> EXTRACTED INFORMATION
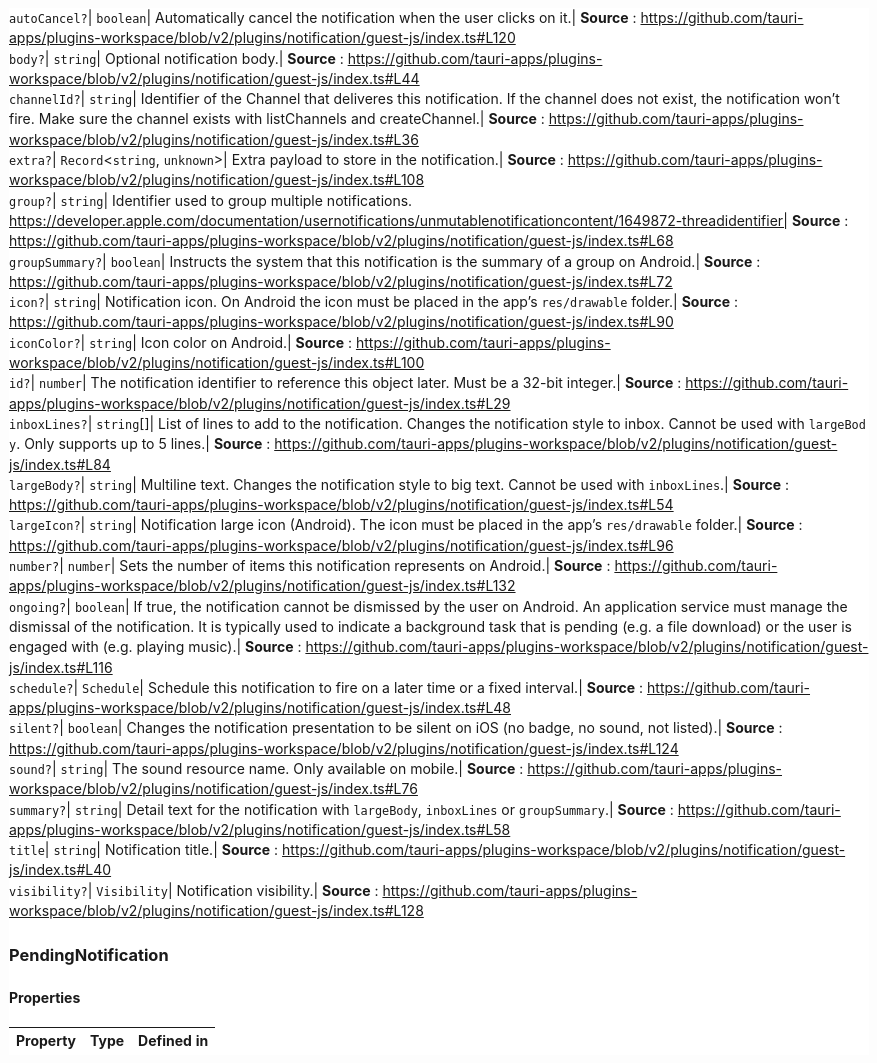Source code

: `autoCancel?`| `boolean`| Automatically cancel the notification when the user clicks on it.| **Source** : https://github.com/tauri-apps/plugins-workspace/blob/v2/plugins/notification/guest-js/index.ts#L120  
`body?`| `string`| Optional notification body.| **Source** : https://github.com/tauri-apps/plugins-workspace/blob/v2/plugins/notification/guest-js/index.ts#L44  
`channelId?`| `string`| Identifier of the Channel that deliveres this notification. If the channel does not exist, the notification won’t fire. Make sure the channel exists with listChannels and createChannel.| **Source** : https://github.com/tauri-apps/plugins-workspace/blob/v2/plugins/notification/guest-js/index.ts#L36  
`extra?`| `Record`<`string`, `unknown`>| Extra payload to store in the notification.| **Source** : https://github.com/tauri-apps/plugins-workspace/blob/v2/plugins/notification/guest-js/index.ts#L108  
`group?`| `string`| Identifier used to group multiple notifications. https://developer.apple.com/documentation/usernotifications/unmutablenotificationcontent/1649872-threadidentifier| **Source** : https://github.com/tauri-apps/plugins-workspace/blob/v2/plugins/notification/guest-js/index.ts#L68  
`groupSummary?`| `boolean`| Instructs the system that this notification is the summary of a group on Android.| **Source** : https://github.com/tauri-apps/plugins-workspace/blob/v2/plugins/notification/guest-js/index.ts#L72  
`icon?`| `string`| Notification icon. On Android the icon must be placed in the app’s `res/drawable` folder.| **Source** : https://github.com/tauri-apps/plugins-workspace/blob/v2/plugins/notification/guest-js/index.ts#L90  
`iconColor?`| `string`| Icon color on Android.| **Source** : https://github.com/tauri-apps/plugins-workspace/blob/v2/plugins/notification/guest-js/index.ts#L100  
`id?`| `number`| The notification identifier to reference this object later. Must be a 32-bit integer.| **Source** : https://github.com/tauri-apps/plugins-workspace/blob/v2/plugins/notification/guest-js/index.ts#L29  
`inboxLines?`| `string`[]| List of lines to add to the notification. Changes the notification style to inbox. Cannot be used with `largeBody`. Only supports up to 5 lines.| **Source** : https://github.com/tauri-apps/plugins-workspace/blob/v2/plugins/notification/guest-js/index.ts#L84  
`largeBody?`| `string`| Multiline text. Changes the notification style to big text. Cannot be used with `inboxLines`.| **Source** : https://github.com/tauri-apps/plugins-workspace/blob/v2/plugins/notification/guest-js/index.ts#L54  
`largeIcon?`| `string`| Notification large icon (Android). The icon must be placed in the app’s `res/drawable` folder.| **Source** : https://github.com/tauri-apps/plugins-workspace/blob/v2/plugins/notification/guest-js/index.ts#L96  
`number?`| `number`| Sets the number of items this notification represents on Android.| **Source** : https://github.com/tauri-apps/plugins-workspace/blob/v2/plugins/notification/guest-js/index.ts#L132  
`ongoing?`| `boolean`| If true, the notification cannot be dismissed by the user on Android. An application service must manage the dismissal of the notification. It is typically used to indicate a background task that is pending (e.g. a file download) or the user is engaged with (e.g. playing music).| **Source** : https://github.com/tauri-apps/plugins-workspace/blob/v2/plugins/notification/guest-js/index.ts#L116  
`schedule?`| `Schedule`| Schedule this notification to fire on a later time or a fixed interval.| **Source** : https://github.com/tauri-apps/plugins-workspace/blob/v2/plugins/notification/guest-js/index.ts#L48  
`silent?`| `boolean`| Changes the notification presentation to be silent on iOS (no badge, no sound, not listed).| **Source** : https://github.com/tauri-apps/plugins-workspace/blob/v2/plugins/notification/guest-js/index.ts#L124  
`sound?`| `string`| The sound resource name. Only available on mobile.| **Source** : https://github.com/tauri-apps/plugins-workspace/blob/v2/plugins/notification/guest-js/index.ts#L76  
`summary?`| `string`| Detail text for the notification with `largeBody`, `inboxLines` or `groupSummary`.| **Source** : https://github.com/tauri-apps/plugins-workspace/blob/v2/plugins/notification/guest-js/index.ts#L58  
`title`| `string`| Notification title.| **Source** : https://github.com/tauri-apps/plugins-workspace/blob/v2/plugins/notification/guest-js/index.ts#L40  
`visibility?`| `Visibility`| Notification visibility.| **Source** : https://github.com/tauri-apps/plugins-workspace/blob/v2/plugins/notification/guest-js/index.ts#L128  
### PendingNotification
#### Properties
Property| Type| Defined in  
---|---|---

> WHAT YOU WILL DO
In the data above, find the line with "Extra payload to" and the line with "The notification identifier". Retype both, plus every line between them, exactly.

> WRITTEN ANSWER
`extra?`| `Record`<`string`, `unknown`>| Extra payload to store in the notification.| **Source** : https://github.com/tauri-apps/plugins-workspace/blob/v2/plugins/notification/guest-js/index.ts#L108  
`group?`| `string`| Identifier used to group multiple notifications. https://developer.apple.com/documentation/usernotifications/unmutablenotificationcontent/1649872-threadidentifier| **Source** : https://github.com/tauri-apps/plugins-workspace/blob/v2/plugins/notification/guest-js/index.ts#L68  
`groupSummary?`| `boolean`| Instructs the system that this notification is the summary of a group on Android.| **Source** : https://github.com/tauri-apps/plugins-workspace/blob/v2/plugins/notification/guest-js/index.ts#L72  
`icon?`| `string`| Notification icon. On Android the icon must be placed in the app’s `res/drawable` folder.| **Source** : https://github.com/tauri-apps/plugins-workspace/blob/v2/plugins/notification/guest-js/index.ts#L90  
`iconColor?`| `string`| Icon color on Android.| **Source** : https://github.com/tauri-apps/plugins-workspace/blob/v2/plugins/notification/guest-js/index.ts#L100  
`id?`| `number`| The notification identifier to reference this object later. Must be a 32-bit integer.| **Source** : https://github.com/tauri-apps/plugins-workspace/blob/v2/plugins/notification/guest-js/index.ts#L29  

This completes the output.